I have a dataset with an ID column and an item column. An ID is mapped to one or more items. The dataset has a row for each item mapped to an ID. I want to return IDs that contain my_items
. The order of the items does not matter.

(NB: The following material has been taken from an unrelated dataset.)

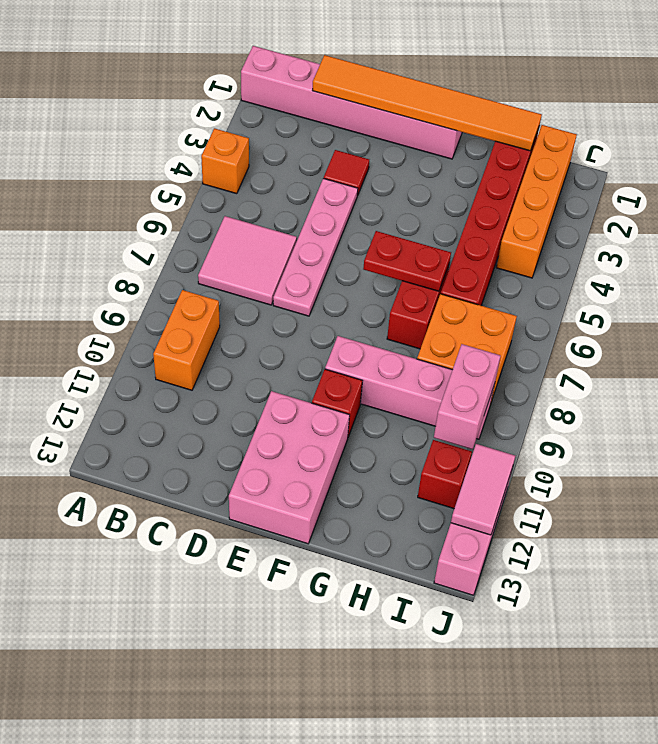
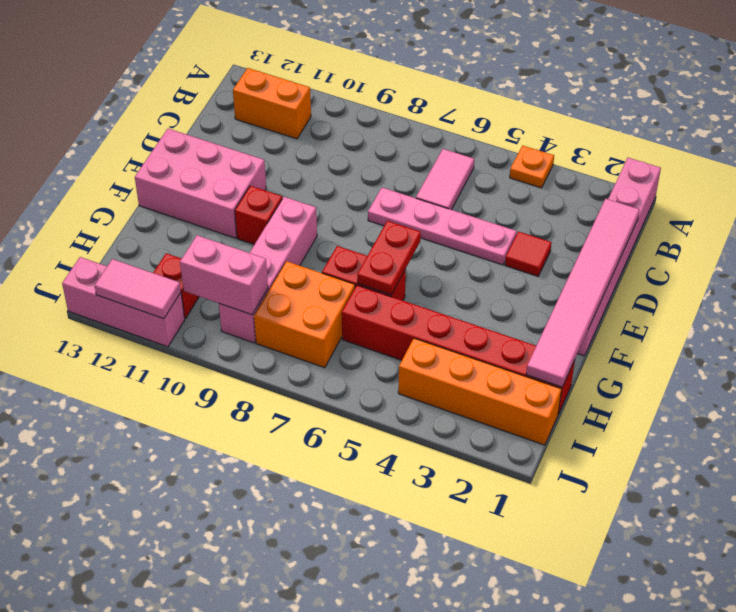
orange 1x1 brick [201,128,249,194] -> orange 1x1 plate [510,145,554,188]
pink 2x2 tile [198,216,297,305] -> pink 1x2 tile [416,149,474,210]
orange 1x2 brick [153,290,220,390] -> orange 1x2 brick moved to [233,68,311,139]
orange 1x6 tile [312,55,542,151] -> pink 1x6 tile [526,199,640,387]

I have a toy example below.
ID <- c(1, 1, 1, 2, 2, 2, 2, 3, 3, 4, 5, 5, 5)
item <- c("a", "b", "c", "a", "b", "c", "d", "a", "b", "d", "b", "a", "c")
df <- data.frame(cbind(ID, item))
df
my_items <- c("a", "b", "c")
My expected output would only include item ID 1 and 5.
CodePudding user response:
df %>%
group_by(ID) %>%
filter(setequal(item,my_items))
Output
ID item
<chr> <chr>
1 1 a
2 1 b
3 1 c
4 5 b
5 5 a
6 5 c
CodePudding user response:
We can use all
after creating a logical vector with %in%
and grouping by 'ID' and also create a condition with n_distinct
library(dplyr)
df %>%
group_by(ID) %>%
filter(all(my_items %in% item), n_distinct(item) == 3) %>%
ungroup
-output
# A tibble: 6 × 2
ID item
<dbl> <chr>
1 1 a
2 1 b
3 1 c
4 5 b
5 5 a
6 5 c
CodePudding user response:
If we add arrange
, we could also use identical
in this case:
library(dplyr)
df %>%
group_by(ID) %>%
arrange(item, .by_group = TRUE) %>%
filter(identical(item,my_items))
ID item
<chr> <chr>
1 1 a
2 1 b
3 1 c
4 5 a
5 5 b
6 5 c